India’s step into neuromorphic computing and the AI revolution
This article is authored by Brainerd Prince, director, Centre for Thinking, Language and Communication, Plaksha University.
Artificial Intelligence (AI) is set to create one of the largest market opportunities in history, with estimates placing its potential value between $3.5 and 5.8 trillion. Capturing a significant slice of this market could redefine national economies, acting as a powerful engine of growth for decades to come. For India, harnessing AI is key to achieving the vision of a Viksit Bharat by 2047.
While AI has long been a subject of fascination, it has also seen cycles of breakthroughs and disappointments. A closer look reveals a critical flaw — these breakthroughs come with enormous energy demands and costly, time-consuming training processes. If nothing changes, projections suggest that AI’s power needs could surpass global energy production by 2035, with profound economic and environmental consequences. This demands a leap in computing hardware that could be dramatically more energy-efficient than what we have today.
Why is this leap necessary? It comes down to the ageing von Neumann architecture, the blueprint for all computers over the last 60 years. In this model, computation and memory are separated, which slows down operations and guzzles energy. For tasks requiring billions of calculations per second, like those used in AI, the von Neumann design has become a major bottleneck. What’s worse, the data we generate and use in AI systems is often stored by large corporations, raising privacy concerns.
The solution might be closer than we think—inside our own heads. The human brain, weighing less than two kg and consuming just 20 watts of energy, is capable of performing billions of operations per second, all while seamlessly storing and processing information in the same place. This extraordinary efficiency has inspired a new approach to computing, one modelled on the brain’s neural networks.
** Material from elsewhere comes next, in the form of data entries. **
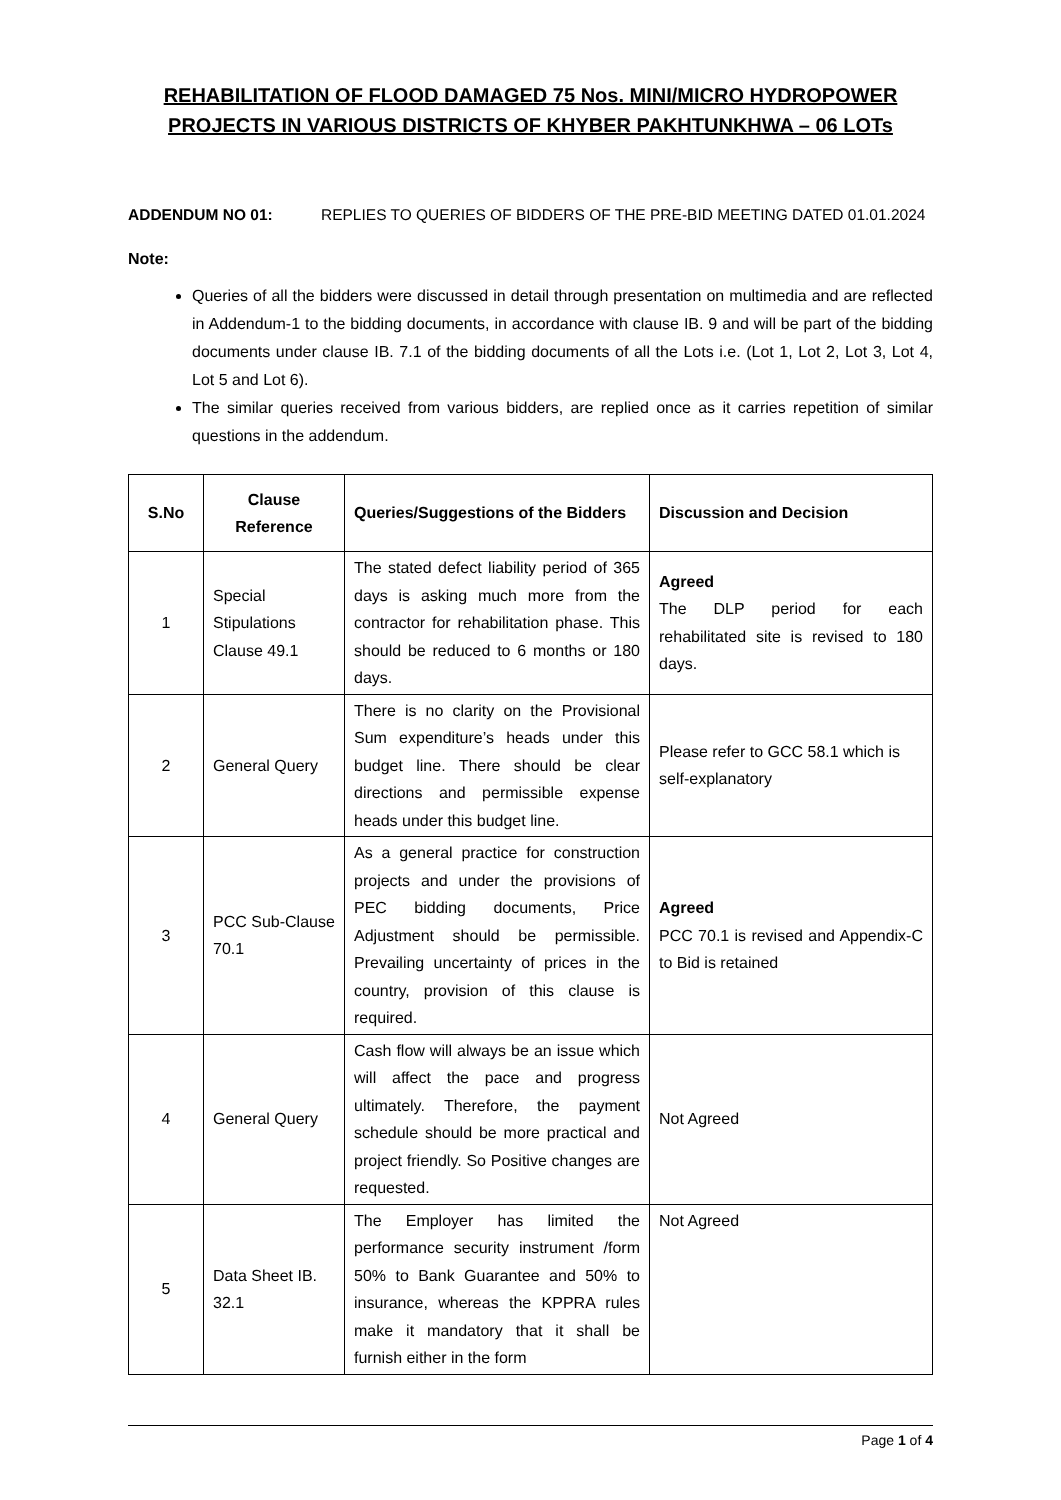REHABILITATION OF FLOOD DAMAGED 75 Nos. MINI/MICRO HYDROPOWER PROJECTS IN VARIOUS DISTRICTS OF KHYBER PAKHTUNKHWA – 06 LOTs
ADDENDUM NO 01: REPLIES TO QUERIES OF BIDDERS OF THE PRE-BID MEETING DATED 01.01.2024
Note:
Queries of all the bidders were discussed in detail through presentation on multimedia and are reflected in Addendum-1 to the bidding documents, in accordance with clause IB. 9 and will be part of the bidding documents under clause IB. 7.1 of the bidding documents of all the Lots i.e. (Lot 1, Lot 2, Lot 3, Lot 4, Lot 5 and Lot 6).
The similar queries received from various bidders, are replied once as it carries repetition of similar questions in the addendum.
| S.No | Clause Reference | Queries/Suggestions of the Bidders | Discussion and Decision |
| --- | --- | --- | --- |
| 1 | Special Stipulations Clause 49.1 | The stated defect liability period of 365 days is asking much more from the contractor for rehabilitation phase. This should be reduced to 6 months or 180 days. | Agreed The DLP period for each rehabilitated site is revised to 180 days. |
| 2 | General Query | There is no clarity on the Provisional Sum expenditure’s heads under this budget line. There should be clear directions and permissible expense heads under this budget line. | Please refer to GCC 58.1 which is self-explanatory |
| 3 | PCC Sub-Clause 70.1 | As a general practice for construction projects and under the provisions of PEC bidding documents, Price Adjustment should be permissible. Prevailing uncertainty of prices in the country, provision of this clause is required. | Agreed PCC 70.1 is revised and Appendix-C to Bid is retained |
| 4 | General Query | Cash flow will always be an issue which will affect the pace and progress ultimately. Therefore, the payment schedule should be more practical and project friendly. So Positive changes are requested. | Not Agreed |
| 5 | Data Sheet IB. 32.1 | The Employer has limited the performance security instrument /form 50% to Bank Guarantee and 50% to insurance, whereas the KPPRA rules make it mandatory that it shall be furnish either in the form | Not Agreed |
Page 1 of 4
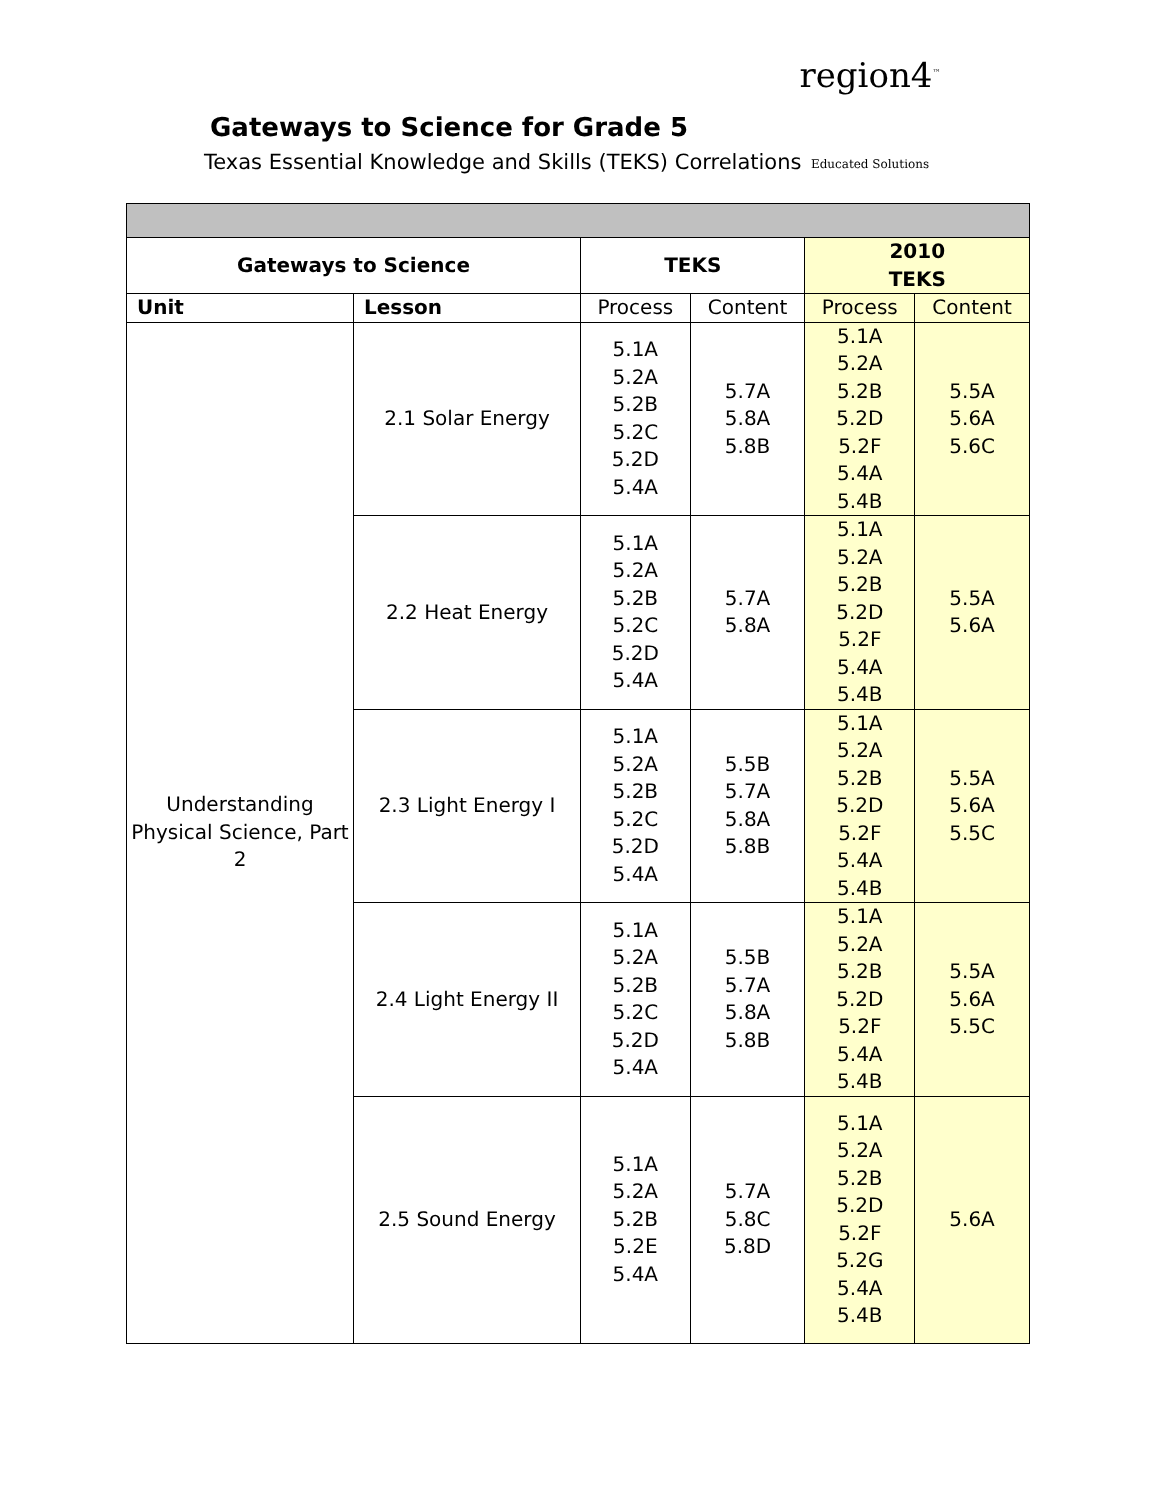Gateways to Science for Grade 5
Texas Essential Knowledge and Skills (TEKS) Correlations
region4<sup>™</sup>
Educated Solutions
| Gateways to Science | | TEKS | | 2010 TEKS | |
| --- | --- | --- | --- | --- | --- |
| Unit | Lesson | Process | Content | Process | Content |
| Understanding Physical Science, Part 2 | 2.1 Solar Energy | 5.1A 5.2A 5.2B 5.2C 5.2D 5.4A | 5.7A 5.8A 5.8B | 5.1A 5.2A 5.2B 5.2D 5.2F 5.4A 5.4B | 5.5A 5.6A 5.6C |
| | 2.2 Heat Energy | 5.1A 5.2A 5.2B 5.2C 5.2D 5.4A | 5.7A 5.8A | 5.1A 5.2A 5.2B 5.2D 5.2F 5.4A 5.4B | 5.5A 5.6A |
| | 2.3 Light Energy I | 5.1A 5.2A 5.2B 5.2C 5.2D 5.4A | 5.5B 5.7A 5.8A 5.8B | 5.1A 5.2A 5.2B 5.2D 5.2F 5.4A 5.4B | 5.5A 5.6A 5.5C |
| | 2.4 Light Energy II | 5.1A 5.2A 5.2B 5.2C 5.2D 5.4A | 5.5B 5.7A 5.8A 5.8B | 5.1A 5.2A 5.2B 5.2D 5.2F 5.4A 5.4B | 5.5A 5.6A 5.5C |
| | 2.5 Sound Energy | 5.1A 5.2A 5.2B 5.2E 5.4A | 5.7A 5.8C 5.8D | 5.1A 5.2A 5.2B 5.2D 5.2F 5.2G 5.4A 5.4B | 5.6A |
The concept of brain-inspired computing isn’t new. In the 1980s, visionary American engineer Carver Mead laid the groundwork for what could become the future of computing. Fast forward to the 2010s – industry giants like Intel and IBM reignited interest in brain-like computing. With advanced fabrication technologies at their disposal, these companies attempted to mimic the brain’s learning processes using traditional binary transistors and software-driven systems. Unsurprisingly, this brute-force approach failed.
The lesson was clear: To come anywhere close to the brain’s computational efficiency, we need to reimagine computing with new circuit elements that can learn and adapt like biological neurons and synapses. We also needed to rethink the entire computing architecture, moving beyond the limitations of von Neumann systems where memory and processing are separated.
The race to develop brain-inspired computers is not just about mimicking the brain’s processing power — it’s about doing so with the same energy efficiency and compactness that make the brain so remarkable. The question is: can we build machines that are as smart and efficient as the human brain? The challenge lies in creating computing systems that can store information in thousands of states and operate at the edge of chaos, just like the brain.
In a groundbreaking study published in Nature, a team led by Dr Sreetosh Goswami from the Indian Institute of Science, Bengaluru, invented a revolutionary molecular neuromorphic platform capable of storing and processing data in an astonishing 16,500 states — leaving traditional transistor-based computers, which operate in just two states, far behind. By harnessing the dancing of ions within a molecular film, the team created a system that mimics the brain’s intricate method of data processing. The molecules and ions, wiggling within the film, generate a multitude of unique memory states. Each movement was mapped to a distinct electrical signal — essentially a computer that captures thousands of computing states excelling in both energy efficiency and space-saving potential.
The breakthrough doesn’t stop there. In a stunning technological leap, the team used their molecular platform to recreate NASA’s iconic Pillars of Creation image from the James Webb Telescope on a simple tabletop setup. What’s more, they achieved this feat 4,000 times faster and with 460 times less energy than a traditional computer would require.
With 14-bit precision, equivalent to 16,384 analog levels, this chip could transform fields ranging from Artificial Intelligence (AI) to scientific computing. Imagine training complex AI models, such as Large Language Models (LLMs), directly on personal devices like laptops and smartphones—a process that currently relies on vast server farms and invasive personal data collection by big corporations. This invention could bring AI processing to individual users, offering unprecedented data privacy and democratising access to advanced AI tools. This is arguably one of the most disruptive computing innovations to emerge from India, with the potential to position the nation at the vanguard of global technological advancements.
This article is authored by Brainerd Prince, director, Centre for Thinking, Language and Communication, Plaksha University.